The first one is a made up story to teach people about…. well I’ll let you first try and work out the moral as you read it!
Once upon a time there lived a young Native American boy who felt he was ready to become a man. The chief of the tribe said “To become a man you must first survive in the high mountains for a week. If you survive then you will be considered a man”.
So the lad set out for the mountains on his quest to become a man. Climbing to the highest mountain he suddenly noticed a rattlesnake lying on a patch of snow. The young lad was surprised to see a snake this high but he was even more surprised when the snake spoke to him! “Please have mercy on me and help me” said the shivering snake. “I am lost and cold, far from home. Please pick me up and carry me back to the valley where it is warm. If I stay here I will surely die.”
The lad drew close but was careful not to get too close because he knew that this kind of snake was deadly. “I know your kind” said the boy. “You will bite me when I pick you up.” The snake replied “Oh I promise I won’t bite you. I will be your friend if you help me. You can trust me.”
The boy thought it over and decided that any kind of snake that could talk must be a special snake.

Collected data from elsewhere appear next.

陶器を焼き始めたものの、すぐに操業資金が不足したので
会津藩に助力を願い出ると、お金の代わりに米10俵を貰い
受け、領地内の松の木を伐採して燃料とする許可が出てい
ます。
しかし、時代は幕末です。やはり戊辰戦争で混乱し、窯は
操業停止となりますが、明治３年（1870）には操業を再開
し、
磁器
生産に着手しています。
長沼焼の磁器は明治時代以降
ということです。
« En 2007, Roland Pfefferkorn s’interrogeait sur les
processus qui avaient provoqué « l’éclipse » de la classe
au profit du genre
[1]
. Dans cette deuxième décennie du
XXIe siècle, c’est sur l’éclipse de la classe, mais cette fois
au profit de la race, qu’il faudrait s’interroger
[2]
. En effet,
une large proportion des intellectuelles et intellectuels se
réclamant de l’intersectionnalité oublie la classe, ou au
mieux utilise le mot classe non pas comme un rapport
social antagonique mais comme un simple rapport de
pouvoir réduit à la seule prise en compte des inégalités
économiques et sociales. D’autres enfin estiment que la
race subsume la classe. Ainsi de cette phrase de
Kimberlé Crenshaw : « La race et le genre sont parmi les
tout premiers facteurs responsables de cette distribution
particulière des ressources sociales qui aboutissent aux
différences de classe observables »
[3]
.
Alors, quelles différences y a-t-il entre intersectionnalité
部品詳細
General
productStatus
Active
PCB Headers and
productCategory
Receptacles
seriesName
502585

So he picked it up and carried him all the way down to the warm valley. He gently placed the snake on the ground and immediately the snake struck the boy on the neck! The boy screamed “You bit me! You promised that you wouldn’t. Now I am going to die.” With an evil hiss the snake said “So what! You knew exactly what I was when you picked me up. What a fool you are. So long loser”!

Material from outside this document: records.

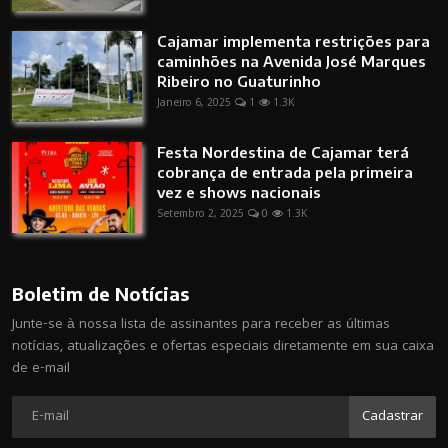
Cajamar implementa restrições para
caminhões na Avenida José Marques
Ribeiro no Guaturinho
Janeiro 6, 2025
1
1.3K
Festa Nordestina de Cajamar terá
cobrança de entrada pela primeira
vez e shows nacionais
Setembro 2, 2025
0
1.3K
Boletim de Notícias
Junte-se à nossa lista de assinantes para receber as últimas
notícias, atualizações e ofertas especiais diretamente em sua caixa
de e-mail
Cadastrar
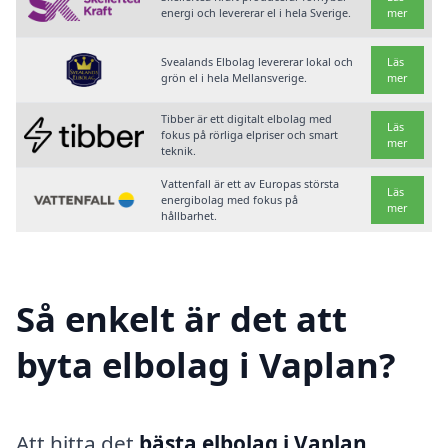
energi och levererar el i hela Sverige.
mer
Svealands Elbolag levererar lokal och
Läs
grön el i hela Mellansverige.
mer
Tibber är ett digitalt elbolag med
Läs
fokus på rörliga elpriser och smart
mer
teknik.
Vattenfall är ett av Europas största
Läs
energibolag med fokus på
mer
hållbarhet.
Så enkelt är det att
byta elbolag i Vaplan?
Att hitta det
bästa elbolag i Vaplan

And the moral of the tale? Well the story aims to warn that in adult life, temptations try to persuade us to go against our better judgement. Temptations try to get us to disobey and ignore God’s will for our lives by making us think such sinful behaviour won’t harm us or kill us. It tries to make us believe it is our friend and that there won’t be any nasty consequences should we indulge in it. When such temptation is believed we have only ourselves to blame when things fall a part and we get bitten in the neck! Scripture is quite emphatic “God is not mocked, whatever a man sows that he will also reap” (Galatians Ch 6 v7). This is a moral fact of life from which there is no escape, no matter what may be believed to the contrary. Going against our better judgement by ignoring God’s will for our lives and rejecting His commandments never works because there are always consequences to face. (In this life as well as the next).
To see what the dire consequences of sinful behaviour appear like in reality one has only to look at the pitiful state of our society today. Whether the sin is a general neglect of spiritual matters, a sinful relationship, a sinful abuse of drink or drugs or whatever, there are inescapable consequences which cause harm and hurt. Our society, indeed our entire nation as a whole is a modern day example of how giving into temptation only ever brings misery, despair and harm. Sinful ways never ever work!

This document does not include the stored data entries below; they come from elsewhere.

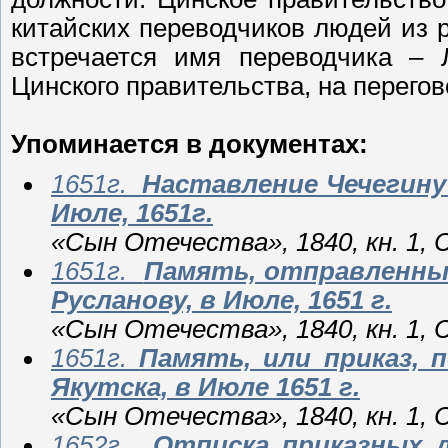
китайских переводчиков людей из р
встречается имя переводчика – 
Цинского правительства, на перегов
Упоминается в документах:
1651г.
Наставление Чечегину 
Июле, 1651г.
«Сын Отечества», 1840, кн. 1,
1651г.
Память, отправленным
Русланову, в Июле, 1651 г.
«Сын Отечества», 1840, кн. 1,
1651г.
Память, или приказ, 
Якутска, в Июле 1651 г.
«Сын Отечества», 1840, кн. 1,
1652г.
Отписка приказных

The second story I came across is of a real event which again I felt has much to say.
Sometime ago a Native American and his friend were walking near Times Square in Manhattan. The sounds of the city were almost deafening with the roar of traffic and the bustle of commuters. Suddenly the Indian said “I hear a cricket”! His friend laughed and said “How can you possibly hear a cricket above all this noise?” “No I’m sure of it”! The Indian listened more intently and then walked across the street to where some bushes were growing. There beneath the branches, sure enough he located a small cricket. His friend was utterly shocked. “That’s incredible, you must have super-human ears”! “No not at all” the Indian replied. “My ears are no different from yours. It all depends on what you’re listening out for.” “What do you mean?” his friend replied. The Indian said “People listen out for what is really important to them. I specially listen for sounds of nature which means I can hear it above the roar of traffic. You aren’t interested in such matters so you don’t notice it.”